I have another date on the calendar as well: July 15. My hair is due to fall out 15-16 days after chemo starts. I decided to jump start the process. I'm going to go back to my wig place on July 15, have the woman there cut my hair very short into a bunch of little ponytails so I can ship them off to this place in Florida where they can make a "hat" of my hair (bald on top, my hair on the bottom, so I can wear my own scarves and hats) and then have her shave it all off, so she can fit my wigs. I will have my head of hair until 5:30 pm on July 15, and I will walk out of there about 7 pm with some other, synthetic hair.

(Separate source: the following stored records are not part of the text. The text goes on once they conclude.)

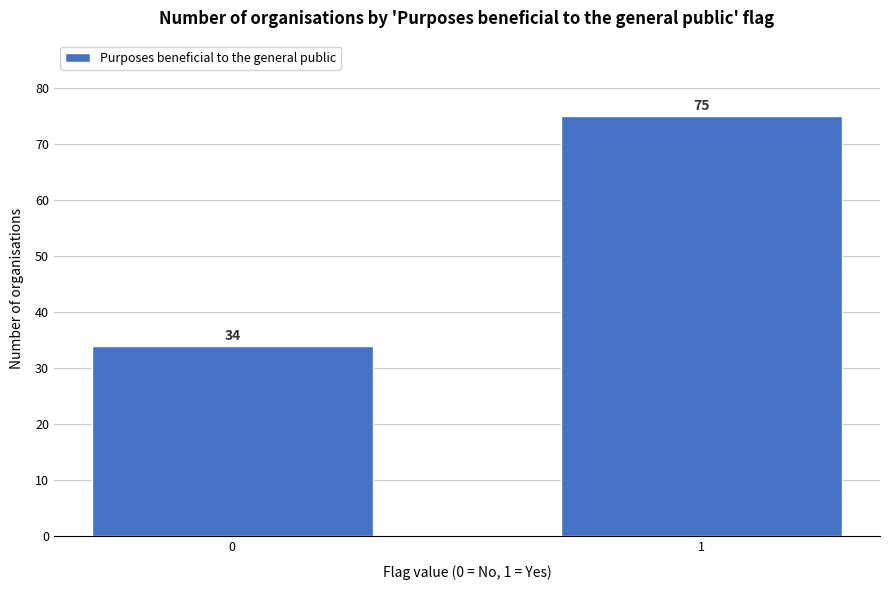

Reading left to right, list all the values displayed in this chart.

34	75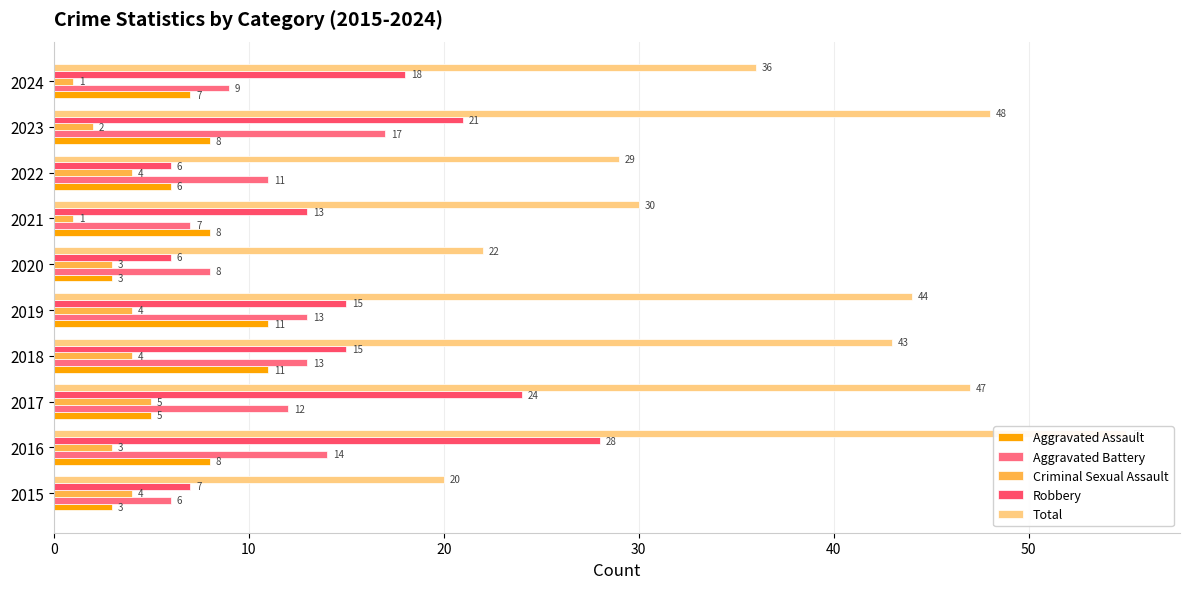

How many data points in Robbery are above 15?

4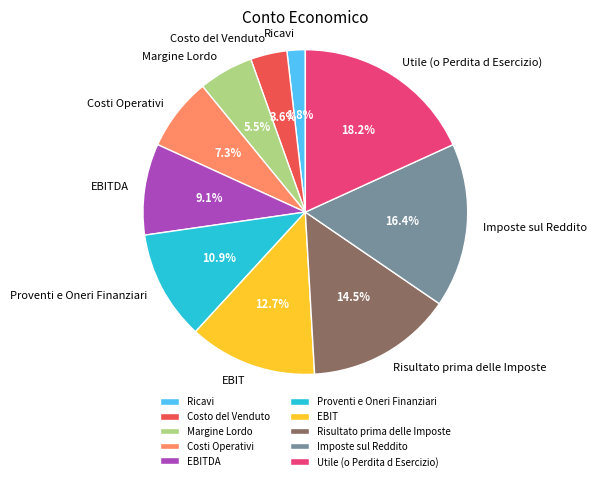

What percentage is NOT represented by EBITDA?

90.9%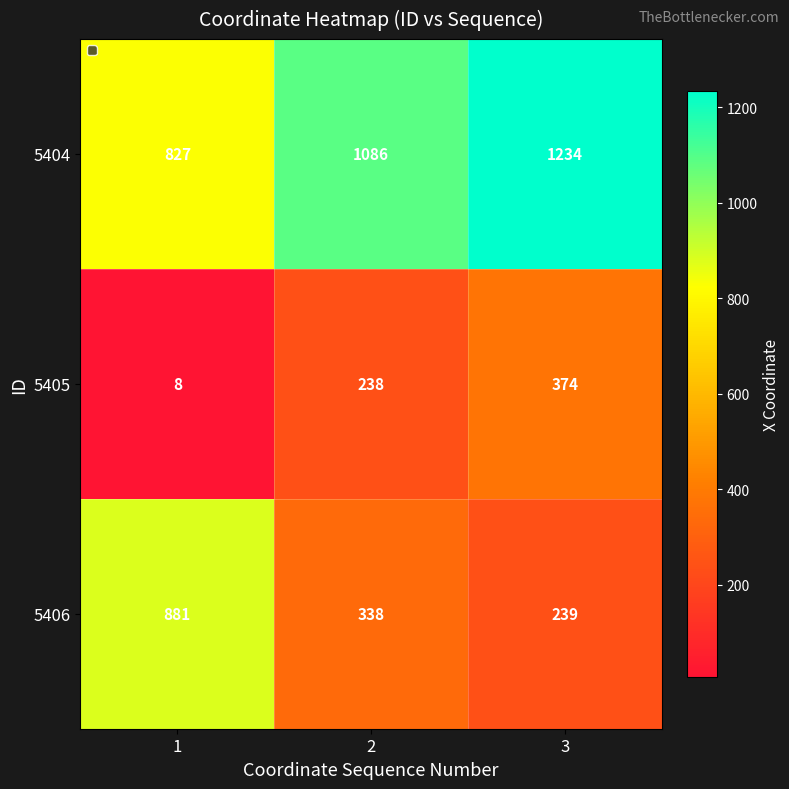

What is the difference between the highest and lowest values at 2?

848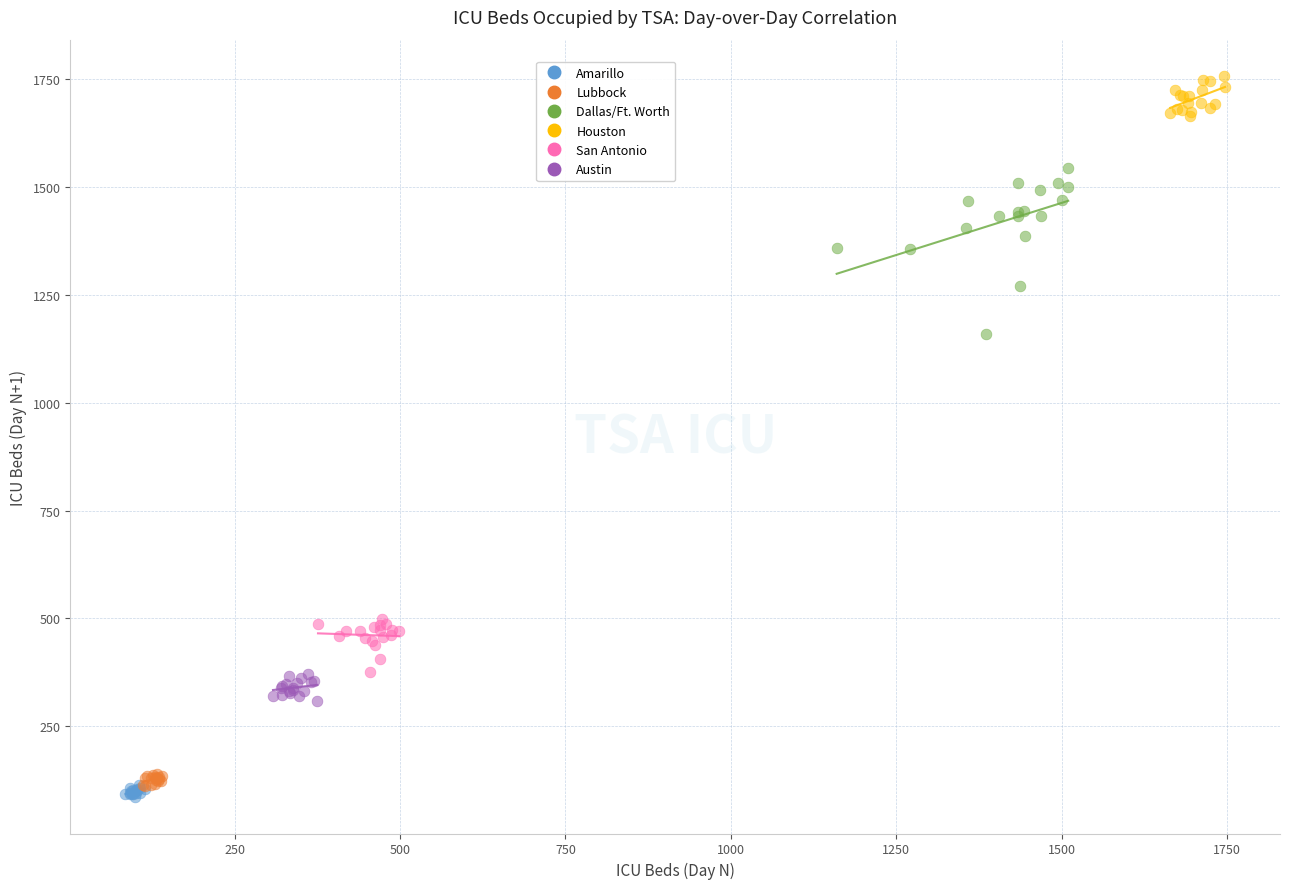

Which series reaches the maximum Y coordinate?

Houston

Gabe is coming with me, so there should be ample amounts of crying, but I just can't let chemo do that to me. I would rather do it to myself. It's not much control to have, but it's better than nothing.
I’m going to end on something I was afraid I would never get to say: Here's to a cancer-free Katy, at least right now, this minute. For twelve days or so, no cancer and no chemo poison in my body, just a wounded chest. I'm just sitting here thanking whoever for the small miracles. I have known I’ve had cancer in my body since May 4, 2010, and the reality is that it was there for years before that, for all of the time that some of you have known me. And now, sitting here, I’m even more thankful for my decision to fight that initial July 9th surgery date and get this 16 days of my life back. That is something than cancer teaches you. Every day really does count, no matter how you feel at the time, no matter how sad or sick or exhausted you are. I guess I can’t fight cancer literally and make my life like it was but I can use my damn good arguing skills to try to convince everyone to do things my way. I’ve had to yell, and cry, and invoke sympathy for having small kids, and throw my little bit of research knowledge out there, and call nurses and doctors until they would have put me on the calling blacklist but for the fact that I have cancer. I’ve basically had to bug the shit out of people to get these days back, but here they are. It’s a little like being me again to know that I could do that—it’s just a glimmer, but it’s there.